By virtue of both IHL (applicable in all situations of armed conflict) and IHRL (applicable at all times) it is never lawful for anyone be subjected to torture or inhumane treatment when taken captive by the opposing party, including denial to a fair trial. Although privileges outlined in GCIII are very specific, right down to a quota on the number of letters to family permitted to be sent, there is typically not much difference in how POWs vs. non-POWs are treated by belligerents; not least of all because of the complicated nature of making that determination. During an armed conflict, a detaining party is not going to sit around a table and debate the specific circumstances and merits of each-and-every detainee each time a new individual is captured. It would also require far more than just a baseline understanding of international law. Hence, it is usually more prudent to treat them in the same collective sense. However, POWs (as combatants) are immune to prosecution for the act of partaking in hostilities (provided no grave breaches or war crimes were permitted, as these are prosecutable) and a right to repatriation. Therefore there is a simpler system in place for their release upon the cessation of hostilities, unless a prior prisoner swap has been agreed. With judicial processes, non-POWs could be detained for longer. Depending on their home nation’s appetite and stance on their actions, they may or may not attempt to intervene with diplomatic efforts or appeal for their extradition. Indeed they are not bound to do so.

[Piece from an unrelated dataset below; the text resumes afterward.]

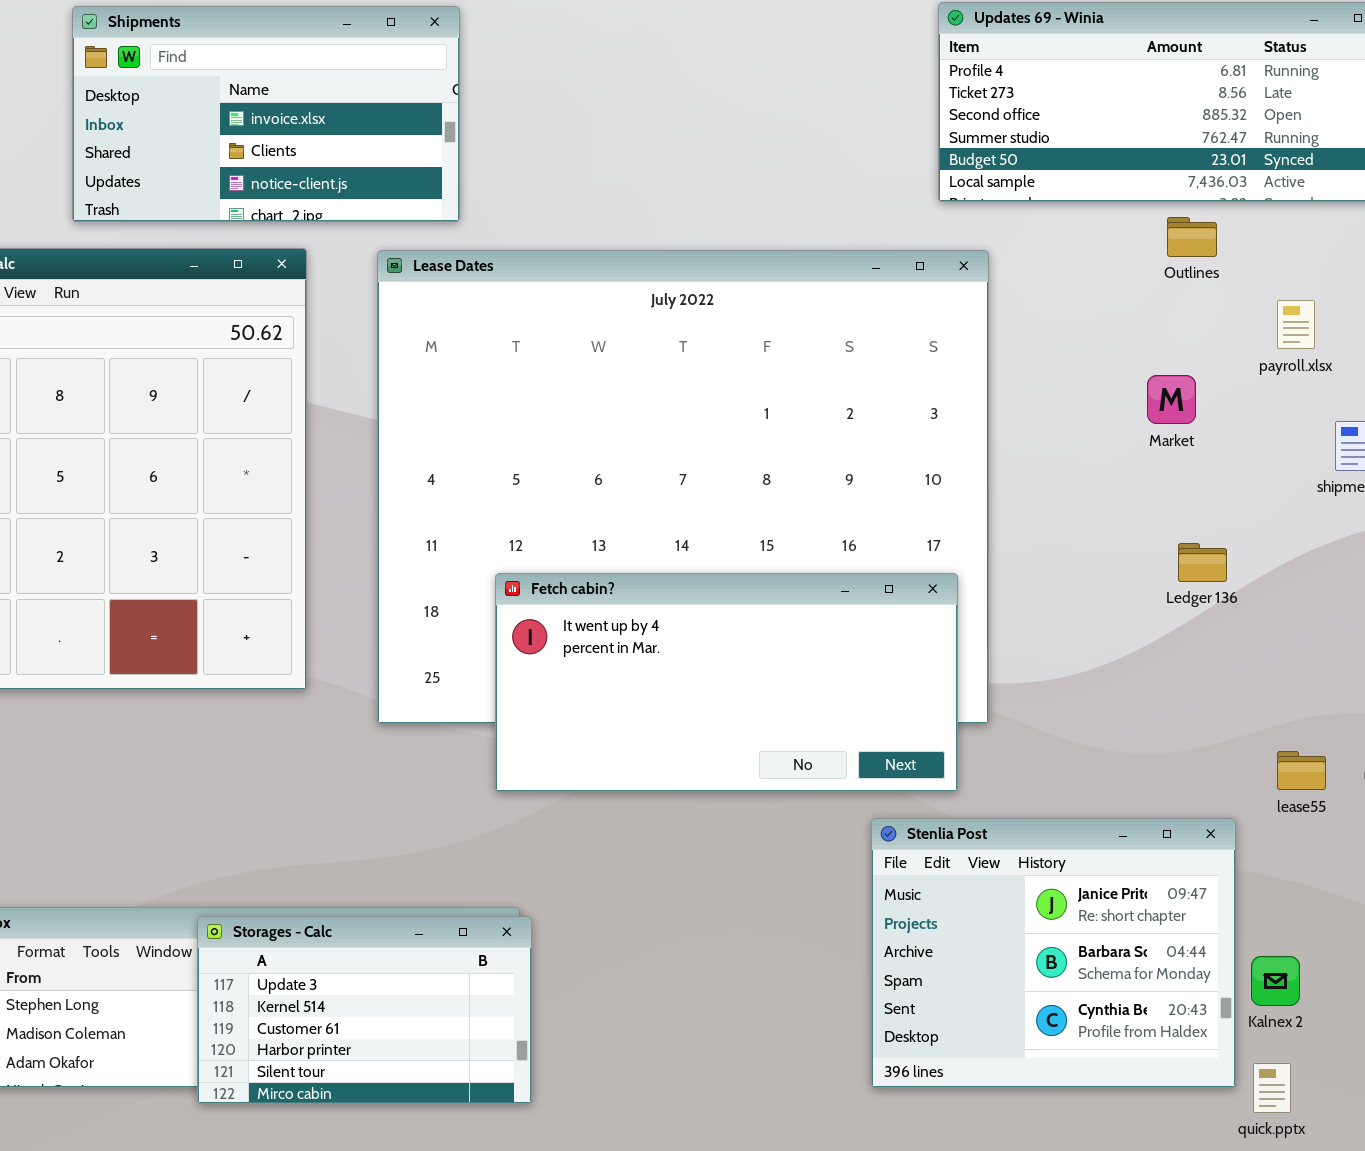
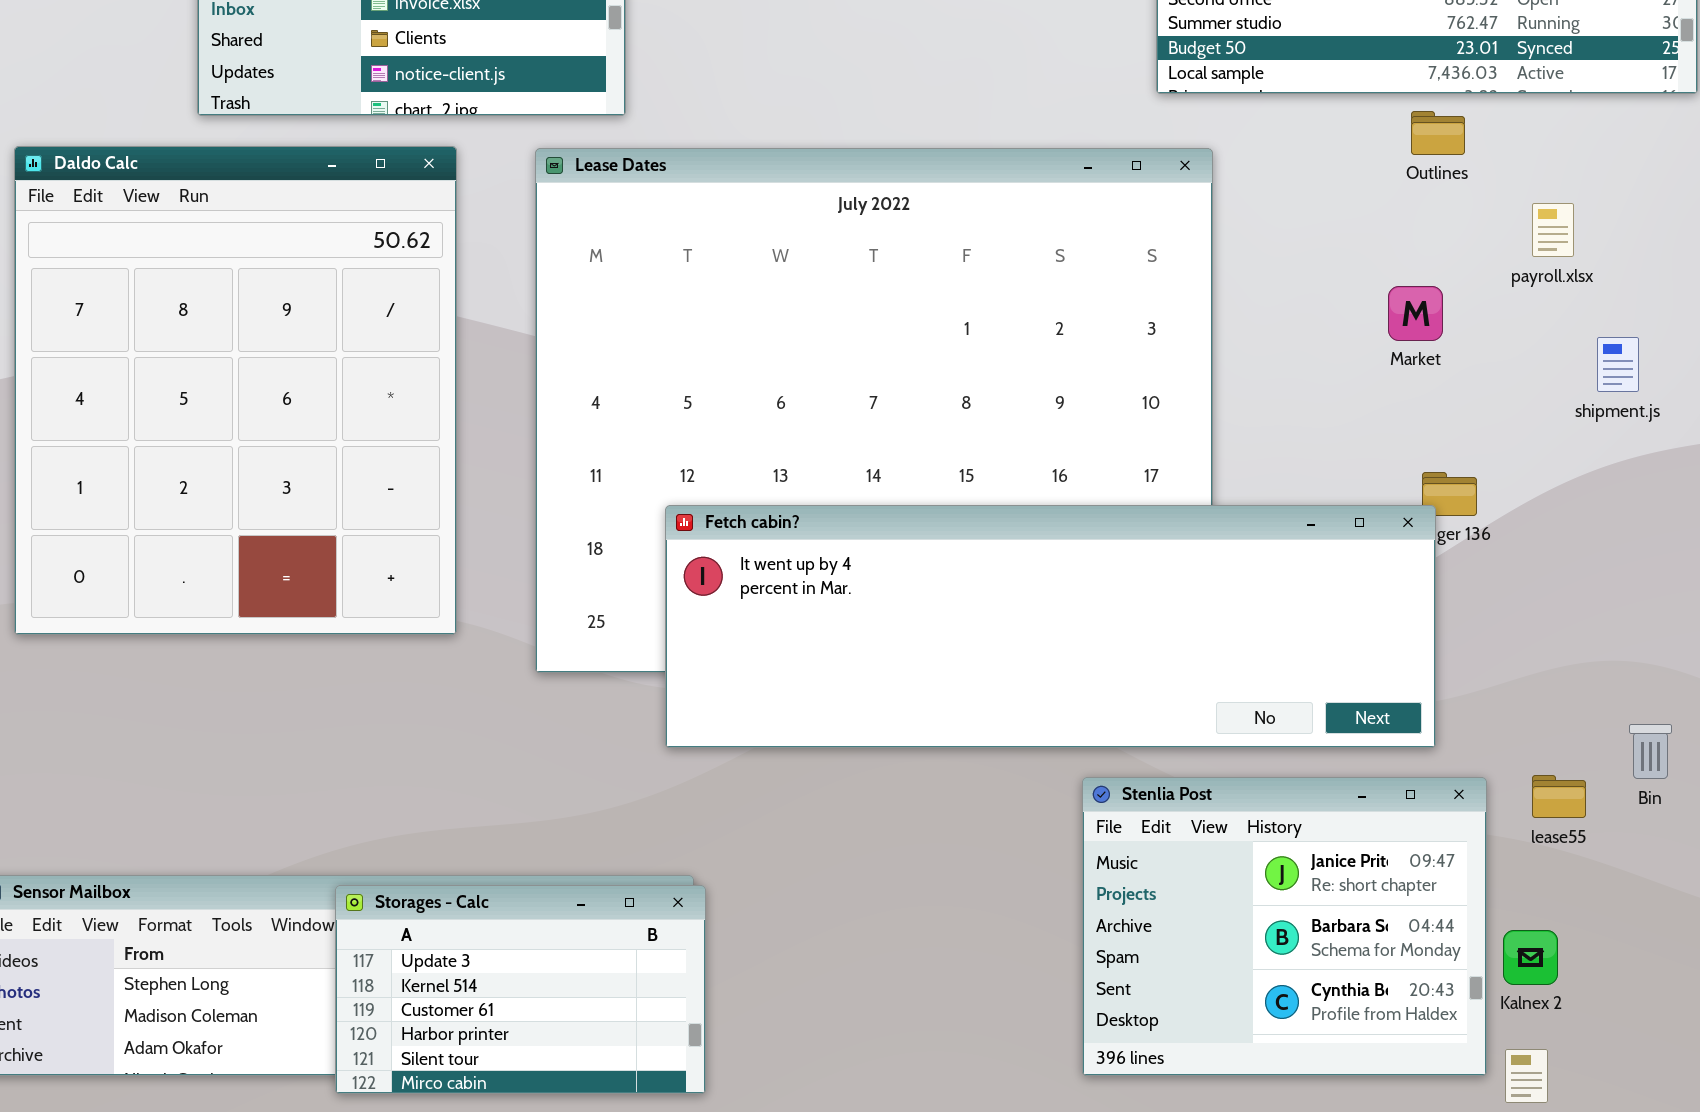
Fetch cabin?: [495,573,958,792] -> [665,505,1436,748], resized
lease55: [1277,751,1326,790] -> [1532,775,1586,818], moved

Any volunteer willing to accept the risk of consequences in their home country may find some assurance in the fact that there is no circumstance where their most basic human rights can be lawfully violated. Yet the realist knows the grim realities of war and that rife violations go unevidenced and unpunished. So whilst there are mechanisms to secure their rights as lawful combatants and POWs in the event of capture, these are not always upheld, nor are they enforced or breaches investigated.

Enforcement & Violations

The United Nations Security Council ultimately has the authority to enforce the Geneva Conventions, but rarely exercises its authority to do so. It then falls to other regional, international and national efforts to pursue justice, and that can unfortunately be a long and futile road all too often.